— Begin SELECTED TEXT —

Samuel M. Campanaro, H. Thomas Howell, Richard T. Sampson, Baltimore, Md., for intervenors.

George L. Russell, Jr., A. Douglas Owens, Gerald S. Klein, Baltimore, Md., for defendants.

MEMORANDUM OPINION AND ORDER

JOSEPH H. YOUNG, District Judge.

Four black employees of the Baltimore City Fire Department have brought suit individually and as representatives of all similarly situated and affected persons, seeking injunctive and declaratory relief from patterns and practices of racial discrimination allegedly employed by the defendants, Mayor and City Council of Baltimore, members of the Board of Fire Commissioners and Civil Service Commission. Twenty-three white firemen have intervened as defendants.

By order of October 20, 1972, the Court certified this suit as a class action on behalf of all black employees of the Baltimore City Fire Department, all black former employees and all potential black employees and applicants. The actions of defendants on which the complaint is based, if proven, would make injunctive or declaratory relief appropriate to all such individuals. Rule 23(b)(2), Federal Rules of Civil Procedure.1

Jurisdiction is founded upon 28 U.S.C. § 1343(3), which confers on this Court, without regard to the amount in controversy, jurisdiction of any action to redress the deprivation under color of any state law or regulation, of any right, privilege or immunity secured by the Constitution, or by any federal civil rights statute. Plaintiffs' complaint charging racially discriminatory employment practices properly invokes such jurisdiction by stating a claim for relief under 42 U.S.C. §§ 1981, 1983 and 1988, 28 U.S.C. § 2201 and the Thirteenth and Fourteenth Amendments. Whitner v. Davis, 410 F.2d 24 (9th Cir. 1969); Carter v. Gallagher, 452 F.2d 315 (8th Cir. 1971); Bennett v. Gravelle, 323 F.Supp. 203 (D.Md.1971). Venue is proper in this District. 28 U. S.C. § 1391.

— End SELECTED TEXT —

* _TO BE DONE_
1. Using the opinion on the Baltimore fire department, decide whether each statement agrees with it: (a) Twenty-three white firemen joined the case as defendants. (b) The suit was brought by five black employees. (c) The class action was certified in 1971. Answer yes or no for each, quoting the words that decide it.
2. Write out the part of the opinion on the Baltimore fire department that begins at the words "George L. Russell, Jr., A." and stops after "intervened as defendants.", copying it word for word.
The records below were taken from a different source than the opinion above.

— Begin GIVEN DATA —

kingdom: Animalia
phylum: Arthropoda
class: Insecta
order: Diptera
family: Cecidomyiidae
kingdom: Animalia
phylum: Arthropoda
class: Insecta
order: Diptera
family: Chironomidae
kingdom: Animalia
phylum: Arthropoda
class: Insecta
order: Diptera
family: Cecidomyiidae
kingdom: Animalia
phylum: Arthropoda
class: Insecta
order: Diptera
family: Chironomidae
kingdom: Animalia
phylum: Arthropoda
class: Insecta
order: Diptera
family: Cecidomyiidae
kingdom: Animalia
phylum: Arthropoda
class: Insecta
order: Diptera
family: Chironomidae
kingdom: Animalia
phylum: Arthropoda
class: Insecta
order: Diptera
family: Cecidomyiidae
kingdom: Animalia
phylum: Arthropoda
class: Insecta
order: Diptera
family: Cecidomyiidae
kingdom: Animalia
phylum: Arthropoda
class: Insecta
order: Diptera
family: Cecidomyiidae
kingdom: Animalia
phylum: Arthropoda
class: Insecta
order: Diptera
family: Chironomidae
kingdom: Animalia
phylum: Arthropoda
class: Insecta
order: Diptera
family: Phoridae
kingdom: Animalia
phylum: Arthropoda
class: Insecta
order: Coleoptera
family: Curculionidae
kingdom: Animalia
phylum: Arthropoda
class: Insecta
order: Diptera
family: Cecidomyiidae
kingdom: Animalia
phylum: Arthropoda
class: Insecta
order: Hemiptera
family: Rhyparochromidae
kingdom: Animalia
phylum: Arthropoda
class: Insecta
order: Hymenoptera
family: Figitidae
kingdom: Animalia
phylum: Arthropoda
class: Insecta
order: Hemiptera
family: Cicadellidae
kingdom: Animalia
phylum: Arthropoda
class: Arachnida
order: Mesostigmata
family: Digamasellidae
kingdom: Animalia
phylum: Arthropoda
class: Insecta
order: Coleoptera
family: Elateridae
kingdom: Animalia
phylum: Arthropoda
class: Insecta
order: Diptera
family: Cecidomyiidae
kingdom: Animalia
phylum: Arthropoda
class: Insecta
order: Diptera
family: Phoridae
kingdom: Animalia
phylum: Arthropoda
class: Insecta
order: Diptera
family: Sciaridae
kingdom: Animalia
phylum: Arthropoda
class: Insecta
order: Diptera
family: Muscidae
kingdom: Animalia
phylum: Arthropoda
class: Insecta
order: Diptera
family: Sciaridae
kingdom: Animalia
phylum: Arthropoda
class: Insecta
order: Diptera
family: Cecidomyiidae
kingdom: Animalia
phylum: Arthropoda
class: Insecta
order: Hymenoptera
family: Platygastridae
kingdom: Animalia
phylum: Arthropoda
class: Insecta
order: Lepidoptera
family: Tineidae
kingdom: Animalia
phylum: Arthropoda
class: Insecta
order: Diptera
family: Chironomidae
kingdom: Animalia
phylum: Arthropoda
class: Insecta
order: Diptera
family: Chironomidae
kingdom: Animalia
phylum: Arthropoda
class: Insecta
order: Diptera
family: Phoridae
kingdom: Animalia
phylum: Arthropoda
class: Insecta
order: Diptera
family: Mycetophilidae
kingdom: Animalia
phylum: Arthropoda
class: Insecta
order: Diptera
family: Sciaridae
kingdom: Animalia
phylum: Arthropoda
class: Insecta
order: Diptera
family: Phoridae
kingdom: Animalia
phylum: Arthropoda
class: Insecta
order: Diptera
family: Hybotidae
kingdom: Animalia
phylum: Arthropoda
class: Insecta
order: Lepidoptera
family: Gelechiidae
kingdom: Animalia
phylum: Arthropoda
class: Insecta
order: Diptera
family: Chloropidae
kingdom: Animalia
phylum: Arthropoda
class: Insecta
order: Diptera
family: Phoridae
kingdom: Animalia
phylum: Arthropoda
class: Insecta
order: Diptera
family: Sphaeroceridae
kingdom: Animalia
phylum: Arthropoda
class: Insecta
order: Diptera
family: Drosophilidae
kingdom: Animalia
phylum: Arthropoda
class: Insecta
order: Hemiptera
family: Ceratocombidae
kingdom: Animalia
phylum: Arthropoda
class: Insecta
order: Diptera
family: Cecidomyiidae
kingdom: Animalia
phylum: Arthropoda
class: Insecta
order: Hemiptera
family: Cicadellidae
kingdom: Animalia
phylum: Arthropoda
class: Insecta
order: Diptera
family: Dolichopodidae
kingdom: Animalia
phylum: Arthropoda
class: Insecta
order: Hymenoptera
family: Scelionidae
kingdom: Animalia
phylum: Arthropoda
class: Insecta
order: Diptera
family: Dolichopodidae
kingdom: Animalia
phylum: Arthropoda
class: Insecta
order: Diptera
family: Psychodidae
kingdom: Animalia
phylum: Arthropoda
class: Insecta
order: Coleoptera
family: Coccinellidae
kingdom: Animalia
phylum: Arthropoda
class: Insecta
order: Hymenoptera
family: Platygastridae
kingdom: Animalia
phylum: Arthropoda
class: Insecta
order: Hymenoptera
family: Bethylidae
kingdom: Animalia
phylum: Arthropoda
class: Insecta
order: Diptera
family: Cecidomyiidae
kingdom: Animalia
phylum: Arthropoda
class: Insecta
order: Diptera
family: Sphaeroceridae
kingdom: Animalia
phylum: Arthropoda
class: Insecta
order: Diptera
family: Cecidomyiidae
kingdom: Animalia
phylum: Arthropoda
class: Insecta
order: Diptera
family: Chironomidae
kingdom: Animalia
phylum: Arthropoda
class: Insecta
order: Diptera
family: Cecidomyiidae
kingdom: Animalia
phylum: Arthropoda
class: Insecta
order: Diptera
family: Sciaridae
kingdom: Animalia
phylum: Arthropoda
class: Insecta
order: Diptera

— End GIVEN DATA —

* _ANSWERS TO THE EXERCISES_
1.
(a) Yes: "Twenty-three white firemen have intervened as defendants."
(b) No: "Four black employees of the Baltimore City Fire Department have brought suit"
(c) No: "By order of October 20, 1972, the Court certified this suit as a class action"

2.
George L. Russell, Jr., A. Douglas Owens, Gerald S. Klein, Baltimore, Md., for defendants.

MEMORANDUM OPINION AND ORDER

JOSEPH H. YOUNG, District Judge.

Four black employees of the Baltimore City Fire Department have brought suit individually and as representatives of all similarly situated and affected persons, seeking injunctive and declaratory relief from patterns and practices of racial discrimination allegedly employed by the defendants, Mayor and City Council of Baltimore, members of the Board of Fire Commissioners and Civil Service Commission. Twenty-three white firemen have intervened as defendants.